Quando ha iniziato a lavorare?

"Sin da quando andavo a scuola perché così ci hanno cresciuto i nostri genitori, con un’alta concezione del lavoro e incoraggiandoci ad essere indipendenti. E quindi d’estate facevo le stagioni, mentre d’inverno ero addetta alle porte del Carnevale. Terminati gli studi sono entrata in uno studio commercialista, poi ho lavorato nella contabilità in un ingrosso ittico. Per un periodo sono stata anche impiegata al museo Puccini, mentre la sera lavoravo in un bar.
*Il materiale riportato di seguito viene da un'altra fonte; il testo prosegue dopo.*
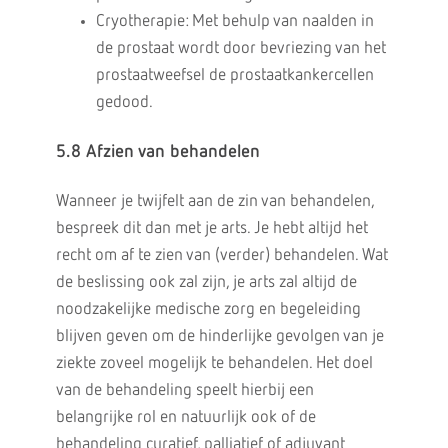
Cryotherapie: Met behulp van naalden in
de prostaat wordt door bevriezing van het
prostaatweefsel de prostaatkankercellen
gedood.
5.8 Afzien van behandelen
Wanneer je twijfelt aan de zin van behandelen,
bespreek dit dan met je arts. Je hebt altijd het
recht om af te zien van (verder) behandelen. Wat
de beslissing ook zal zijn, je arts zal altijd de
noodzakelijke medische zorg en begeleiding
blijven geven om de hinderlijke gevolgen van je
ziekte zoveel mogelijk te behandelen. Het doel
van de behandeling speelt hierbij een
belangrijke rol en natuurlijk ook of de
behandeling curatief, palliatief of adjuvant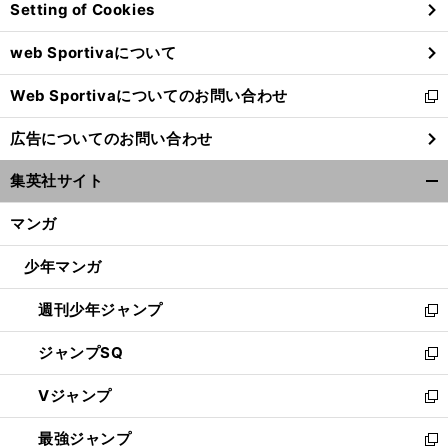
Setting of Cookies
ド
ウ
web Sportivaについて
で
開
Web Sportivaについてのお問い合わせ
く
新
し
広告についてのお問い合わせ
い
ウ
集英社サイト
ィ
開
ン
く/
マンガ
ド
閉
ウ
じ
少年マンガ
で
る
開
週刊少年ジャンプ
く
新
し
ジャンプSQ
い
新
ウ
し
Vジャンプ
ィ
い
新
ン
ウ
し
最強ジャンプ
ド
ィ
い
新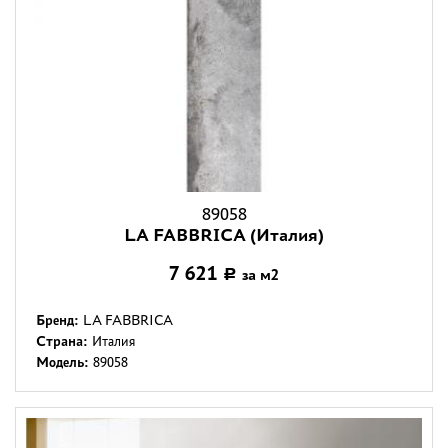
89058
LA FABBRICA (Италия)
7 621
за м2
Р
Бренд:
LA FABBRICA
Страна:
Италия
Модель:
89058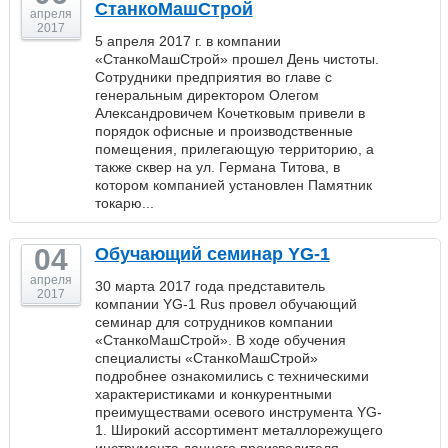
СтанкоМашСтрой
апреля
2017
5 апреля 2017 г. в компании
«СтанкоМашСтрой» прошел День чистоты.
Сотрудники предприятия во главе с
генеральным директором Олегом
Александровичем Кочетковым привели в
порядок офисные и производственные
помещения, прилегающую территорию, а
также сквер на ул. Германа Титова, в
котором компанией установлен Памятник
токарю...
04
Обучающий семинар YG-1
апреля
30 марта 2017 года представитель
2017
компании YG-1 Rus провел обучающий
семинар для сотрудников компании
«СтанкоМашСтрой». В ходе обучения
специалисты «СтанкоМашСтрой»
подробнее ознакомились с техническими
характеристиками и конкурентными
преимуществами осевого инструмента YG-
1. Широкий ассортимент металлорежущего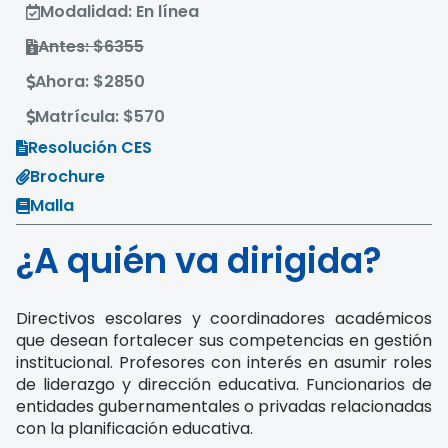
Modalidad: En línea
Antes: $6355
Ahora: $2850
Matrícula: $570
Resolución CES
Brochure
Malla
¿A quién va dirigida?
Directivos escolares y coordinadores académicos
que desean fortalecer sus competencias en gestión
institucional. Profesores con interés en asumir roles
de liderazgo y dirección educativa. Funcionarios de
entidades gubernamentales o privadas relacionadas
con la planificación educativa.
E a ventotto anni è capitato quel posto al distributore..."

Com’è cominciata la scalata?

"Una mattina mentre andavo in Capitaneria sono caduta, e mi sono rotta una gamba. Così sono stata costretta a rimanere ferma un mese. Nel frattempo il posto al distributore di gasolio è stato coperto da un’altra persona e sono rientrata nella Cooperativa con un nuovo ruolo. Insieme all’ex presidente della Cooperativa Niclo Vitelli abbiamo cominciato a lavorare al progetto dell’organizzazione di produttori della Cittadella della pesca, all’epoca non avevo incarichi ma ero il braccio operativo".

E nel 2015 Vitelli, chiamato a ricoprire un alto incarico nel momento cooperativo toscano, ha indicato lei per la presidenza.

"Non so quanti altri lo avrebbero fatto. Ma lui sì. Quando ha ceduto il testimone ha scelto me, e lo ha fatto pur sapendo che non sarebbe stato facile, per questo mondo, accettare una donna in un ruolo dirigenziale. Lo ha fatto perché riteneva che lo meritassi, al di là del genere. Mi auguro che quella che sembra ancora una cosa straordinaria possa diventare una consuetudine ".

Dopo dieci anni, oggi, viene riconosciuta nel suo ruolo?

"Devo essere sincera? Non sempre, sento che qualcuno ha ancora difficoltà ad accettare una donna al comando e che preferirebbe un uomo. Anche se sono arrivata dove altri non sono arrivati. C’è chi mi chiama segretaria... E anche economicamente non ho lo stesso riconoscimento che avrebbe un uomo".

Non le pesa?

"Non tanto per me, mi pesa però rendermi conto la strada per la parità di genere è ancora lunga. Spero che la mia generazione possa allungare il passo".

Come vive questo incarico?

"Nel ruolo di presidente della cooperativa sento forte il peso della responsabilità, in un momento segnato da una grave crisi economica. Una cooperativa è come un famiglia, sai anche quando scadono le bollette degli altri soci. E di questi tempi, spesso, la notte è difficile anche prendere sonno..."

E come concilia il suo lavoro con la famiglia?

"Perché le due sfere possano convivere c’è bisogno della collaborazione e della comprensione di tutti i membri della famiglia, e noi siamo riusciti a costruito un equilibrio che permette a tutti di non rinunciare ai sogni".